Pete Baker, Katherine Klemperer, Yacine Ndao, Maraki Merid, Cheryl Cashin, Anooj Pattnaik and Ibnou Diaw
Additional contact information
Pete Baker: Center for Global Development
Katherine Klemperer: Center for Global Development
Yacine Ndao: Africa Resource Centre
Maraki Merid: Africa Resource Centre
Cheryl Cashin: Results for Development
Anooj Pattnaik: ThinkWell
Ibnou Diaw: Africa Resource Centre

No 362, Policy Papers from Center for Global Development

Abstract: Development assistance for health is declining rapidly, and public healthcare supply chains are facing urgent shortfalls in resources. Governments are moving to increase domestic financing of their healthcare supply chains. Yet the financing of supply chains is a neglected policy area, and one where countries face significant challenges. Too often, financing is slow, unpredictable, fragmented, inflexible, dependent on donors, and inefficient. As a result, populations suffer from limited and unreliable access to essential medicines and diagnostics. The neglect is partly due to the reality that health financing and supply chain policymakers work in institutional and disciplinary silos, are backed by different global health agencies and donors, and lack a common understanding or language to develop robust national policies.

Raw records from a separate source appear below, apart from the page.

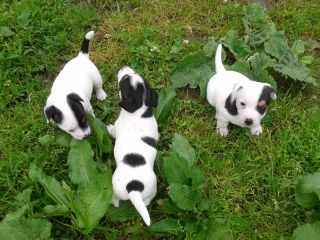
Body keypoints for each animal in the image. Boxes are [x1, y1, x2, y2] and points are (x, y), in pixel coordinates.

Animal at [107, 66, 159, 226]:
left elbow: (112, 131)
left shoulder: (117, 127)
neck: (139, 109)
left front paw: (108, 128)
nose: (124, 67)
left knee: (115, 201)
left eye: (125, 79)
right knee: (146, 202)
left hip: (116, 190)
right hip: (151, 191)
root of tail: (134, 187)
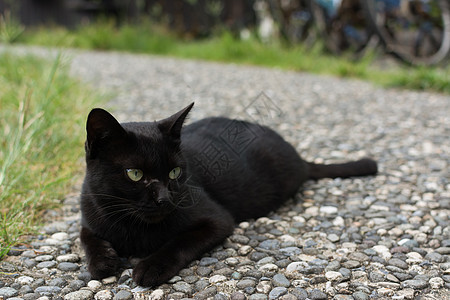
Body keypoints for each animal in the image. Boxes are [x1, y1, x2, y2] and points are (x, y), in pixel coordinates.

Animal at [80, 102, 376, 286]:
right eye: (134, 174)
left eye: (175, 172)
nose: (165, 198)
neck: (134, 230)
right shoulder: (89, 214)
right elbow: (87, 238)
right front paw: (103, 261)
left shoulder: (217, 220)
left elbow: (179, 242)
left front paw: (151, 267)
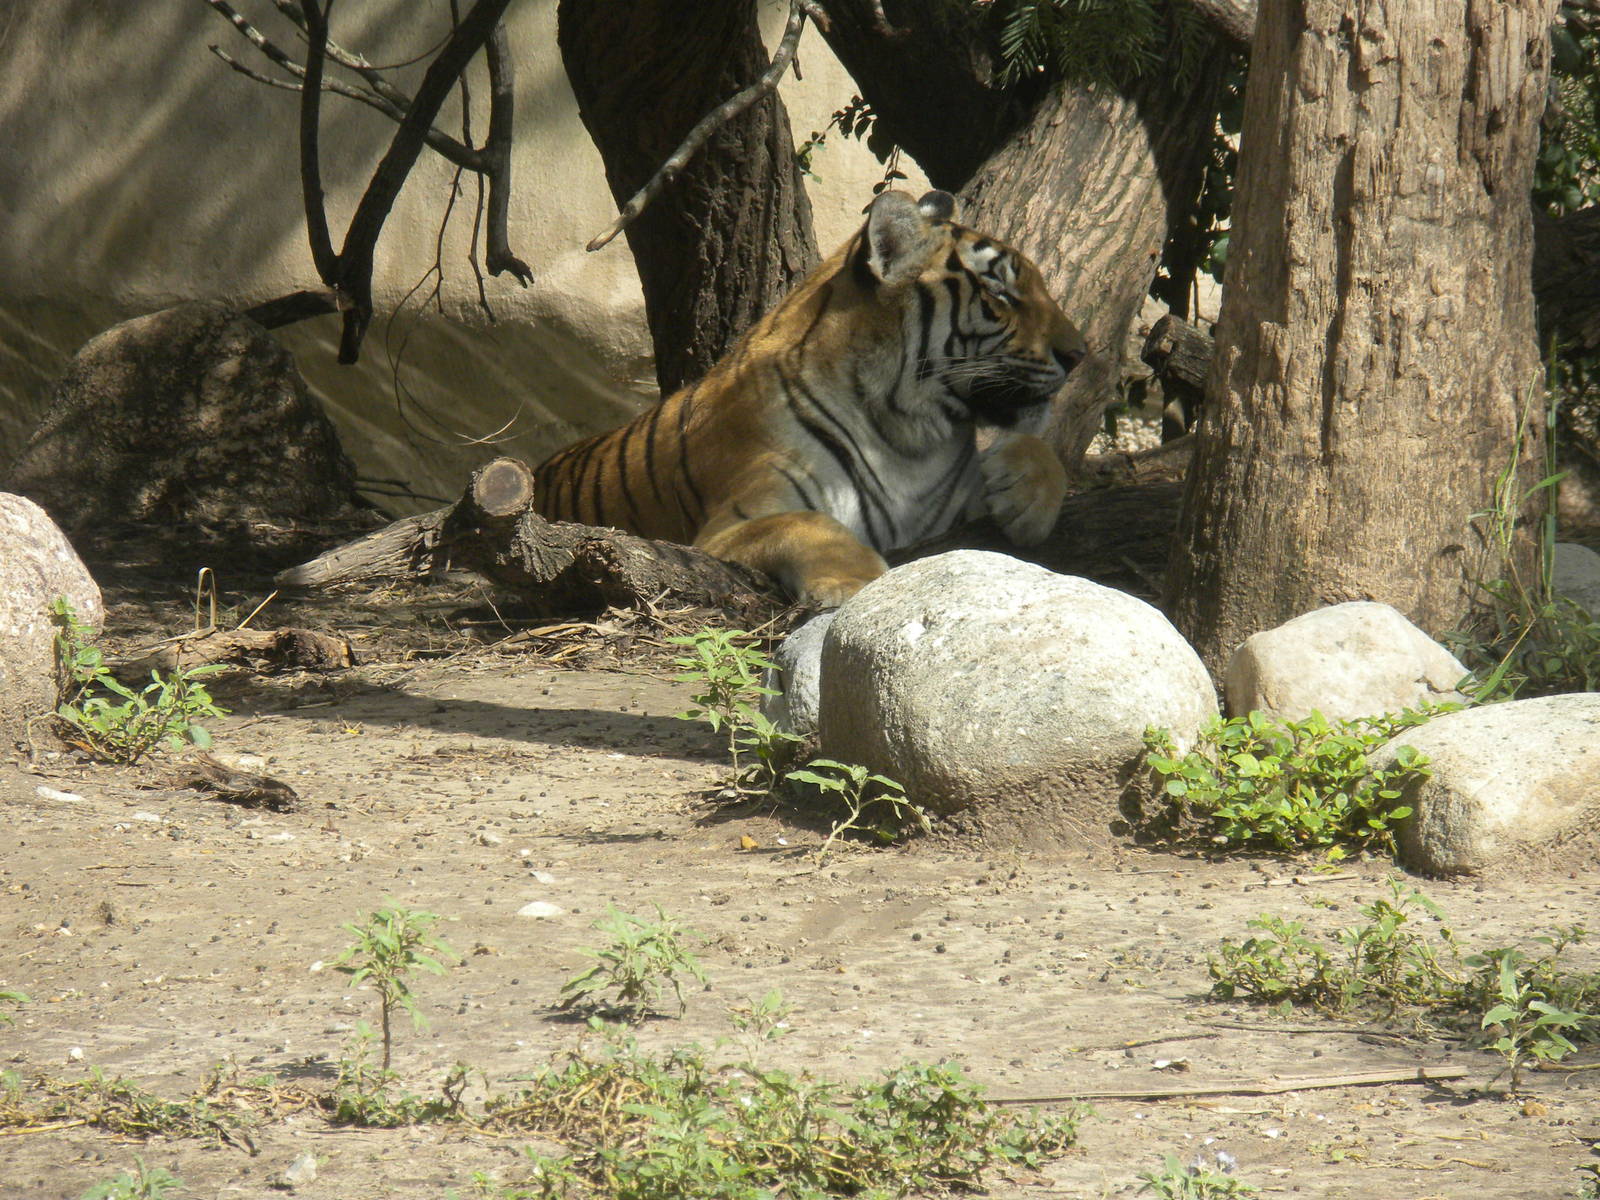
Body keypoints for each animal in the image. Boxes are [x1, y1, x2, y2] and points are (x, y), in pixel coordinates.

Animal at [532, 188, 1087, 606]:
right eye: (1000, 294)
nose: (1079, 354)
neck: (909, 438)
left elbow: (1045, 453)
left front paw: (1026, 501)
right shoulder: (733, 522)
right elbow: (808, 523)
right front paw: (857, 584)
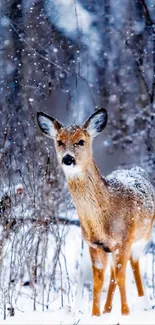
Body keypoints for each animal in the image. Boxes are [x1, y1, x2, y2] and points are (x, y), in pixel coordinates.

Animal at [36, 107, 155, 316]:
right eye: (59, 141)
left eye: (81, 141)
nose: (68, 158)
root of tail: (136, 169)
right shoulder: (94, 244)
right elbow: (99, 280)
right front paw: (95, 315)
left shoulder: (124, 239)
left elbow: (122, 275)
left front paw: (125, 313)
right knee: (113, 273)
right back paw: (108, 309)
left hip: (144, 236)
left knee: (133, 265)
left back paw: (144, 303)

Following a review of prior theoretical work and case studies, and engagement with policymakers and experts, this CGD Policy Paper proposes a novel conceptual framework that integrates the functions and policy domains of the two fields. It defines financing of supply chains as “the policies and practices necessary to provide financial resources to the supply chain, and ensure their optimal use, in order to achieve health system goals.” The framework articulates integrated sectoral governance as a prerequisite for success and then details 10 distinct functions across four phases of the supply chain: planning, procurement, delivery, and monitoring. First, countries must plan the financing of supply chains, including raising funds, setting priorities, budgeting, and regulating markets. Second, countries must finance procurement and effectively execute procurement budgets, including both “direct” procurement by higher-level budget holders and “indirect” procurement carried out by healthcare facilities. Third, countries must finance an effective delivery system that ensures efficient warehousing and the timely last-mile distribution of commodities to healthcare facilities. Finally, robust monitoring is needed to enable data-informed decision making, including setting the priorities for future cycles. This framework is intended to provide a new way of thinking about supply chains. In time, we hope this will lead to a new community of practice, countries strengthening their policies and sharing their experience, and better global guidance.